*** Materials provided ***
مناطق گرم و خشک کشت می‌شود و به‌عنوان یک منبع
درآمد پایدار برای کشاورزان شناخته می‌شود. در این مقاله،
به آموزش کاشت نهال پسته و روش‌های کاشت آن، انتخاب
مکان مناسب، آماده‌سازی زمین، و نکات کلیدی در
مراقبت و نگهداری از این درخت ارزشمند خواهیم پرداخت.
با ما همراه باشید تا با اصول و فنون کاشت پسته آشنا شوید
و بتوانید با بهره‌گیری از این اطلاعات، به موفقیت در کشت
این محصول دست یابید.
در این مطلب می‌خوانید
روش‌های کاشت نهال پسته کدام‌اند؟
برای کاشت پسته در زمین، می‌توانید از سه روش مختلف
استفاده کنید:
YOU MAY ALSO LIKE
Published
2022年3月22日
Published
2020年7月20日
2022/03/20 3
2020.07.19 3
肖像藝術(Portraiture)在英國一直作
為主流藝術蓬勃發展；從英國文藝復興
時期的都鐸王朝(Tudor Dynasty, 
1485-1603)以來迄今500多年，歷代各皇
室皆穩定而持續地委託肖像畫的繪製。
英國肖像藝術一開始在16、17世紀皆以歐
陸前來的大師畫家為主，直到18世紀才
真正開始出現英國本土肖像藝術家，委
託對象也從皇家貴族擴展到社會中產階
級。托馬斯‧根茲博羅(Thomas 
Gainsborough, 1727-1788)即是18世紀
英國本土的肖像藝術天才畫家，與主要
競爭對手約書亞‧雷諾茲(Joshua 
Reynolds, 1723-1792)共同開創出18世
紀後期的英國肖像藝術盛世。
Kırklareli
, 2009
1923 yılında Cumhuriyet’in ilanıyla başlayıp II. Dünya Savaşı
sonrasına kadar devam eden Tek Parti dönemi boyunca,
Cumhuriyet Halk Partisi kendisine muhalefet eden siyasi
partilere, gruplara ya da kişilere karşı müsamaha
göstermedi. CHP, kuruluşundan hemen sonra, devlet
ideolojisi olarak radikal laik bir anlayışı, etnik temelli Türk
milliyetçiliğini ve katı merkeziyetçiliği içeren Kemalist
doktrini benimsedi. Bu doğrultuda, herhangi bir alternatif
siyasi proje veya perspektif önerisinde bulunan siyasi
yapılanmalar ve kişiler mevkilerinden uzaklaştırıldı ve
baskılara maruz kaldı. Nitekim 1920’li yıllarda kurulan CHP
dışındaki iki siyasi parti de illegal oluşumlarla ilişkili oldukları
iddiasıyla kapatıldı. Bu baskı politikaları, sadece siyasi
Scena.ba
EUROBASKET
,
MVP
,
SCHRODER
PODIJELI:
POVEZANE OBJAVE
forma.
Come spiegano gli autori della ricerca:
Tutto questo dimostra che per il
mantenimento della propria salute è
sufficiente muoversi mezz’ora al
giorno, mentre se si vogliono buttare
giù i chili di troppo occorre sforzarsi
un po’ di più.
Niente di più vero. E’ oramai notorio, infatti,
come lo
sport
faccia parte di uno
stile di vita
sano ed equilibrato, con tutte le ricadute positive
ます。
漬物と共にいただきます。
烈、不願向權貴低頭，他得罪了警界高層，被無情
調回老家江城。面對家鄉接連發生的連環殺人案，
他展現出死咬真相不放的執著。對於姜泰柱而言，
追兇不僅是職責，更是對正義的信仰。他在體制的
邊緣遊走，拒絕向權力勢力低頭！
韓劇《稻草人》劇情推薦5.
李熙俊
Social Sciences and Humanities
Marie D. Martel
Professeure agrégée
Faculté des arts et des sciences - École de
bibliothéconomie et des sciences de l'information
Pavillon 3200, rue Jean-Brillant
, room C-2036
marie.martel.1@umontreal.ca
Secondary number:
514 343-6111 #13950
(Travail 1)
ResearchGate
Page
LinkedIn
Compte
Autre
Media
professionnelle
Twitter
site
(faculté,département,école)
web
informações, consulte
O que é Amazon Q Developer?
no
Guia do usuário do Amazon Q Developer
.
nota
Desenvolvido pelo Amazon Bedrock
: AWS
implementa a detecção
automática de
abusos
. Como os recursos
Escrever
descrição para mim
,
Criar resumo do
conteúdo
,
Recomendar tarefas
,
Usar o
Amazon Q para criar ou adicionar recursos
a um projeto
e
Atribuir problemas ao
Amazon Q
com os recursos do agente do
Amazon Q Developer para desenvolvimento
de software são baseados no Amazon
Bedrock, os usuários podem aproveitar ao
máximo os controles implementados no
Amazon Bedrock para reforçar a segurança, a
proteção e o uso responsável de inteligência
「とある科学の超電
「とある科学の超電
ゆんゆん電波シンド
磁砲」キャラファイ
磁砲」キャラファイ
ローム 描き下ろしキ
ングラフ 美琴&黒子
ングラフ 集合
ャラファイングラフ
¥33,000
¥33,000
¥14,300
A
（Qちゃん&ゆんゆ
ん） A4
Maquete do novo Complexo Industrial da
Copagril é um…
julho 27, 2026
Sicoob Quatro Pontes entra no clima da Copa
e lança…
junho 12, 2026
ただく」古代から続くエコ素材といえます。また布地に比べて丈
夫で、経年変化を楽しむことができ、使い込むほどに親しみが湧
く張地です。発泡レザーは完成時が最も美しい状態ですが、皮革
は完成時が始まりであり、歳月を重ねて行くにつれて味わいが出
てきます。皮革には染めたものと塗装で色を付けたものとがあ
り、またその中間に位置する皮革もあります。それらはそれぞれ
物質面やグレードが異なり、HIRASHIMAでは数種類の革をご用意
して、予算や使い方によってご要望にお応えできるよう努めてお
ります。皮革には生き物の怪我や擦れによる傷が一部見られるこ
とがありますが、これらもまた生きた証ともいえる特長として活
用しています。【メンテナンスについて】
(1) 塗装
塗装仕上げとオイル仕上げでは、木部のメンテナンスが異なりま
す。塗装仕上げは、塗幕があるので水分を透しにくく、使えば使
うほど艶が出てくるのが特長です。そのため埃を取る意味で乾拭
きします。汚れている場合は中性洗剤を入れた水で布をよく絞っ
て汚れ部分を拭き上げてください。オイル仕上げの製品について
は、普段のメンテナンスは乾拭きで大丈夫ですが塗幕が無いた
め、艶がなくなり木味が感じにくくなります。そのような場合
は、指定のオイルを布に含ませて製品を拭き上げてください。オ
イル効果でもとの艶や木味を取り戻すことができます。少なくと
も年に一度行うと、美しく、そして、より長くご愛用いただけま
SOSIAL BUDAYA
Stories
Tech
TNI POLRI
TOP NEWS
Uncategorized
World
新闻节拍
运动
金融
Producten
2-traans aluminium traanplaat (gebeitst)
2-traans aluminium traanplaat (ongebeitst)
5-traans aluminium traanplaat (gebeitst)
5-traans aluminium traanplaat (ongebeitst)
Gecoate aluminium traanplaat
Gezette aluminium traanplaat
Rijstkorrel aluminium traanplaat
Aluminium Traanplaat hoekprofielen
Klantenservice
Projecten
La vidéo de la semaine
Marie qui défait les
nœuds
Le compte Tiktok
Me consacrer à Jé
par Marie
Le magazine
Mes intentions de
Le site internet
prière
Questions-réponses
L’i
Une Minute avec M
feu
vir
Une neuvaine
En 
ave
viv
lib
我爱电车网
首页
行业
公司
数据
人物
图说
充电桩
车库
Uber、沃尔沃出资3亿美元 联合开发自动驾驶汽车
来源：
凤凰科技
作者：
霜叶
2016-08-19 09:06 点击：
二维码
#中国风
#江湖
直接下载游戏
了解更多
***
## Job item
Please pull out every line in the items above that contains the string "Cumhuriyet".

## Solution to the problem
1923 yılında Cumhuriyet’in ilanıyla başlayıp II. Dünya Savaşı
Cumhuriyet Halk Partisi kendisine muhalefet eden siyasi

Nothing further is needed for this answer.